GIVEN TEXT section start

Album Review: Trust - Trst

11 June 2012 | 2:29 pm | Chris Familton

For the most part Trust sound like the dark side of Pet Shop Boys or a psycho-sexual Erasure with only Alfons’ voice taking the music to a different and unsettling place.

TRST is the debut album from Robert Alfons and Maya Postepski, otherwise known as Toronto's Trust. Postepski is also a member of Austra and the music she creates here isn't a million miles from the gothic electronic pop of that band.

The key difference lies in the vocals of Alfons, who resembles a vampiric, ghostly figure intoning soulless vocals over the album's neon synth pulse. From Alfons' voice to the bizarre cover artwork featuring a sad and wasted goth there is a sense of artifice about the album, but as the songs bite into your memory cells Trust's digital sleaze begins to make more sense. Musically this is well-worn synth territory that bands like Depeche Mode and Real Life pioneered but mixed with a Euro trance and dark rave aesthetic that sets it aside from the grand electronic gestures of bands like Zola Jesus and Light Asylum. Candy Walls is the closest Trust come to the early electro innocence of a band like Depeche Mode and amid the bleeps and migraine synth wobbles it stands out as their most mature and rewarding moment.

GIVEN TEXT section end
STORED DATA section start

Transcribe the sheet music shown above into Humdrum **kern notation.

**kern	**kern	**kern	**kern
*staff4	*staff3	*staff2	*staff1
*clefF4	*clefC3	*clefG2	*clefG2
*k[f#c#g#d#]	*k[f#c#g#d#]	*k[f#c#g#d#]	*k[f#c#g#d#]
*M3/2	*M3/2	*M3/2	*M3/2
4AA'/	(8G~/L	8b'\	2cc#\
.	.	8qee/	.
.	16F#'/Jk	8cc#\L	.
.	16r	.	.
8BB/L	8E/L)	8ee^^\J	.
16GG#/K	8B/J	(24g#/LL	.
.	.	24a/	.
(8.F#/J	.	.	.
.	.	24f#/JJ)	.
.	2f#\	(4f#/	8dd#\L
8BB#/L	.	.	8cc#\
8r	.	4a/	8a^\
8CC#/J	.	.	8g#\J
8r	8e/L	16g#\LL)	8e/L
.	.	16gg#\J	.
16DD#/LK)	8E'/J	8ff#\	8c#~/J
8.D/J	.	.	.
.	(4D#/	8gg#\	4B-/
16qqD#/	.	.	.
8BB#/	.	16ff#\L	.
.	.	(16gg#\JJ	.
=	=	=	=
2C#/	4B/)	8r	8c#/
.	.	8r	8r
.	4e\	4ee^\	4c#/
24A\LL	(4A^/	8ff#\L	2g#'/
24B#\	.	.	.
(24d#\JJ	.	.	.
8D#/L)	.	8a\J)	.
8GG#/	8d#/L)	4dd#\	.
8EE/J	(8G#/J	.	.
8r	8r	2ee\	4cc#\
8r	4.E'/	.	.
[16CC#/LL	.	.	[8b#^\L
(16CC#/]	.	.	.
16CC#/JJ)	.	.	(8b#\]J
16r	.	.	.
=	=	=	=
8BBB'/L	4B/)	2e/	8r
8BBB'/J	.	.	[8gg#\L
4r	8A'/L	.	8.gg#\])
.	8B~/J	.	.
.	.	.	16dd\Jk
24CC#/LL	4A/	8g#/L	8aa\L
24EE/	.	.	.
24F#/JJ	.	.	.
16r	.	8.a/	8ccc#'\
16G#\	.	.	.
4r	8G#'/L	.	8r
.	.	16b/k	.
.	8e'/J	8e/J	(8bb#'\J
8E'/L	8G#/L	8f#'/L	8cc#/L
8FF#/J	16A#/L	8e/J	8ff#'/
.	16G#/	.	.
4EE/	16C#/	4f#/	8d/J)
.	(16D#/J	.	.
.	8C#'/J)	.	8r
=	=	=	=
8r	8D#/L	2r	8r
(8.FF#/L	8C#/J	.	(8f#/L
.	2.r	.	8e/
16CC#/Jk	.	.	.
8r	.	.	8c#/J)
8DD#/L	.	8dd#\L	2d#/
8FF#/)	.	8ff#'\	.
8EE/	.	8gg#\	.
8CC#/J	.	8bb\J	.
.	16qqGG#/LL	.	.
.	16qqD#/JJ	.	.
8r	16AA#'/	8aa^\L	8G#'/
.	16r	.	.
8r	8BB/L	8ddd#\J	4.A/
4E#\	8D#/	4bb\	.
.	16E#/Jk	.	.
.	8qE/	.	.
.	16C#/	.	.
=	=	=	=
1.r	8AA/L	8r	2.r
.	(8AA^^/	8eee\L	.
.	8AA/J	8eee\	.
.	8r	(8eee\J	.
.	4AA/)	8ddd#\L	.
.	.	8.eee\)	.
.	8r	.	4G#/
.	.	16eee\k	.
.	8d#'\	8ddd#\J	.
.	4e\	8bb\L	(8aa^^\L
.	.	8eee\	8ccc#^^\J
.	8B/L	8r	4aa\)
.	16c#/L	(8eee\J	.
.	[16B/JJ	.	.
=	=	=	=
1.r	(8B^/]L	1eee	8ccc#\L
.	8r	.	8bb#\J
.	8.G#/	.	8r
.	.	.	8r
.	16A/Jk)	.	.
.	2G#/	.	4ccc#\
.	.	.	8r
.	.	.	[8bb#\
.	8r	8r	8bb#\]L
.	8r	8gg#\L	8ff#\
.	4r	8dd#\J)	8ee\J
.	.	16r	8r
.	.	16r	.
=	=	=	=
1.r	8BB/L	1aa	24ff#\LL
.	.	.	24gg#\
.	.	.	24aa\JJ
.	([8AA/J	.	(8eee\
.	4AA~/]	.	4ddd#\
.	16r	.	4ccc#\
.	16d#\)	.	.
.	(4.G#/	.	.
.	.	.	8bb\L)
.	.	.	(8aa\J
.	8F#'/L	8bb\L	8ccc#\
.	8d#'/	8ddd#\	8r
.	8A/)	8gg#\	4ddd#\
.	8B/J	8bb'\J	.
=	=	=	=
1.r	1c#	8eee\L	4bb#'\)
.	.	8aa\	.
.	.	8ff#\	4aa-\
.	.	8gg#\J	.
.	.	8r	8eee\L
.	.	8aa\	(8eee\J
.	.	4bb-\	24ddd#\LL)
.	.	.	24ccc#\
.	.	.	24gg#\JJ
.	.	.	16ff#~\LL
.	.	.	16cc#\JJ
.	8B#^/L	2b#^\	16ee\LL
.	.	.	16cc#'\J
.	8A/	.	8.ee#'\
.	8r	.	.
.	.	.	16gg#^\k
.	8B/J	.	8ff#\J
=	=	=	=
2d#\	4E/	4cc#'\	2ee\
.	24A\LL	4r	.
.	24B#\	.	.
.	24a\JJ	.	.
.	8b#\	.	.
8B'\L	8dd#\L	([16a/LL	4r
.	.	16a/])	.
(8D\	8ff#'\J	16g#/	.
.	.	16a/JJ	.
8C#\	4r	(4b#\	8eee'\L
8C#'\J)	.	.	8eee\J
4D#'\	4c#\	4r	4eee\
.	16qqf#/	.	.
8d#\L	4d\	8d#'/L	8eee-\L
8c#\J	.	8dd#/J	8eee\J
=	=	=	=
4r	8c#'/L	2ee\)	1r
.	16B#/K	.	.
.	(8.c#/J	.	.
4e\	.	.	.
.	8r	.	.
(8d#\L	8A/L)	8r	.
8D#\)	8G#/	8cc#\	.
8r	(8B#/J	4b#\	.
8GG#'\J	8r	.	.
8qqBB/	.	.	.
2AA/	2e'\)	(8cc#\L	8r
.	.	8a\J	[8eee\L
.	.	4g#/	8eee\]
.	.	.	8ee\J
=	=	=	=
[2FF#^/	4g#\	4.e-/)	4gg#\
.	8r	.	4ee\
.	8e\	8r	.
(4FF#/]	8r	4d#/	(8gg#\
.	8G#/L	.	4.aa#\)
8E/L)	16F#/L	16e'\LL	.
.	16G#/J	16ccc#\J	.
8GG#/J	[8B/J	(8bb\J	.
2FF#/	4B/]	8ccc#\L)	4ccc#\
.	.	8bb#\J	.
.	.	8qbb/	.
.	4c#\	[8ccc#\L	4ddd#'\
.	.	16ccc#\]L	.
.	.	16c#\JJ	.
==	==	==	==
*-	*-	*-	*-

STORED DATA section end

● ACTIONS TO TAKE:
1. Print the passage of the Trust album review starting with "11 June 2012" and going on through "of that band.", copying it word for word.
2. Proceed with the Trust album review from the point where it stops.
The lines after the album review have no connection to it.

● ANSWERS BY ITEM NUMBER:
1.
11 June 2012 | 2:29 pm | Chris Familton

For the most part Trust sound like the dark side of Pet Shop Boys or a psycho-sexual Erasure with only Alfons’ voice taking the music to a different and unsettling place.

TRST is the debut album from Robert Alfons and Maya Postepski, otherwise known as Toronto's Trust. Postepski is also a member of Austra and the music she creates here isn't a million miles from the gothic electronic pop of that band.

2.
For the most part Trust sound like the dark side of Pet Shop Boys or a psycho-sexual Erasure with only Alfons' voice taking the music to a different and unsettling place. The erotic industrial disco of This Ready Flesh sounds like Max Headroom getting hot under his pixels while Chrissy E is pure camp dancefloor glitter and pomp. At 50 minutes the premise of TRST is stretched way too thin, but there are many moments where the strength of songwriting matches their ambition and art and their dour dance becomes an enticing guilty pleasure.